=== YOUR TASK ===
The answer must consist of the entire listing, repeated exactly.

=== ENTRIES SUPPLIED ===
- Opening Delimiter -
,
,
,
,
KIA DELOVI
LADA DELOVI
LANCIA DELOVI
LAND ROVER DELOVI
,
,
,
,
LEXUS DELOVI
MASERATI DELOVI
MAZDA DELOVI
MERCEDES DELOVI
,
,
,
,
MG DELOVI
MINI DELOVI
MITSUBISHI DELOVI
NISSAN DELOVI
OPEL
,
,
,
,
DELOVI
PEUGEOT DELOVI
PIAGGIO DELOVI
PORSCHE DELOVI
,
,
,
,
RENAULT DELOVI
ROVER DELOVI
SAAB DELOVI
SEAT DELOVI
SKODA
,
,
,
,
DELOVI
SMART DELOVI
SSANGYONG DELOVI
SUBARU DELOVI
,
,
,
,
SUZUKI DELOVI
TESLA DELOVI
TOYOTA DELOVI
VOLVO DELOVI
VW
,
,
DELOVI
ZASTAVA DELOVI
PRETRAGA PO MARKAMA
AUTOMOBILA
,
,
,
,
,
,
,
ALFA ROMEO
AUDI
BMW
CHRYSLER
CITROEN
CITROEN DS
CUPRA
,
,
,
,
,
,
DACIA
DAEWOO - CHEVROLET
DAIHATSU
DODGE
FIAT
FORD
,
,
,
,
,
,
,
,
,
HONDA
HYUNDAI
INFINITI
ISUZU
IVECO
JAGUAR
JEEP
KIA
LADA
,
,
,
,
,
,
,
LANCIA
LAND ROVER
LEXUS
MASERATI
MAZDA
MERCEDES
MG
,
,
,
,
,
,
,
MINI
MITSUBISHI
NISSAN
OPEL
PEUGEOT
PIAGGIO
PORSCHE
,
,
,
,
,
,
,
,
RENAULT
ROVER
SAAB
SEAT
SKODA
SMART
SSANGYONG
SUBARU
- Closing Delimiter -
=== PROBLEM SOLUTION ===
,
,
,
,
KIA DELOVI
LADA DELOVI
LANCIA DELOVI
LAND ROVER DELOVI
,
,
,
,
LEXUS DELOVI
MASERATI DELOVI
MAZDA DELOVI
MERCEDES DELOVI
,
,
,
,
MG DELOVI
MINI DELOVI
MITSUBISHI DELOVI
NISSAN DELOVI
OPEL
,
,
,
,
DELOVI
PEUGEOT DELOVI
PIAGGIO DELOVI
PORSCHE DELOVI
,
,
,
,
RENAULT DELOVI
ROVER DELOVI
SAAB DELOVI
SEAT DELOVI
SKODA
,
,
,
,
DELOVI
SMART DELOVI
SSANGYONG DELOVI
SUBARU DELOVI
,
,
,
,
SUZUKI DELOVI
TESLA DELOVI
TOYOTA DELOVI
VOLVO DELOVI
VW
,
,
DELOVI
ZASTAVA DELOVI
PRETRAGA PO MARKAMA
AUTOMOBILA
,
,
,
,
,
,
,
ALFA ROMEO
AUDI
BMW
CHRYSLER
CITROEN
CITROEN DS
CUPRA
,
,
,
,
,
,
DACIA
DAEWOO - CHEVROLET
DAIHATSU
DODGE
FIAT
FORD
,
,
,
,
,
,
,
,
,
HONDA
HYUNDAI
INFINITI
ISUZU
IVECO
JAGUAR
JEEP
KIA
LADA
,
,
,
,
,
,
,
LANCIA
LAND ROVER
LEXUS
MASERATI
MAZDA
MERCEDES
MG
,
,
,
,
,
,
,
MINI
MITSUBISHI
NISSAN
OPEL
PEUGEOT
PIAGGIO
PORSCHE
,
,
,
,
,
,
,
,
RENAULT
ROVER
SAAB
SEAT
SKODA
SMART
SSANGYONG
SUBARU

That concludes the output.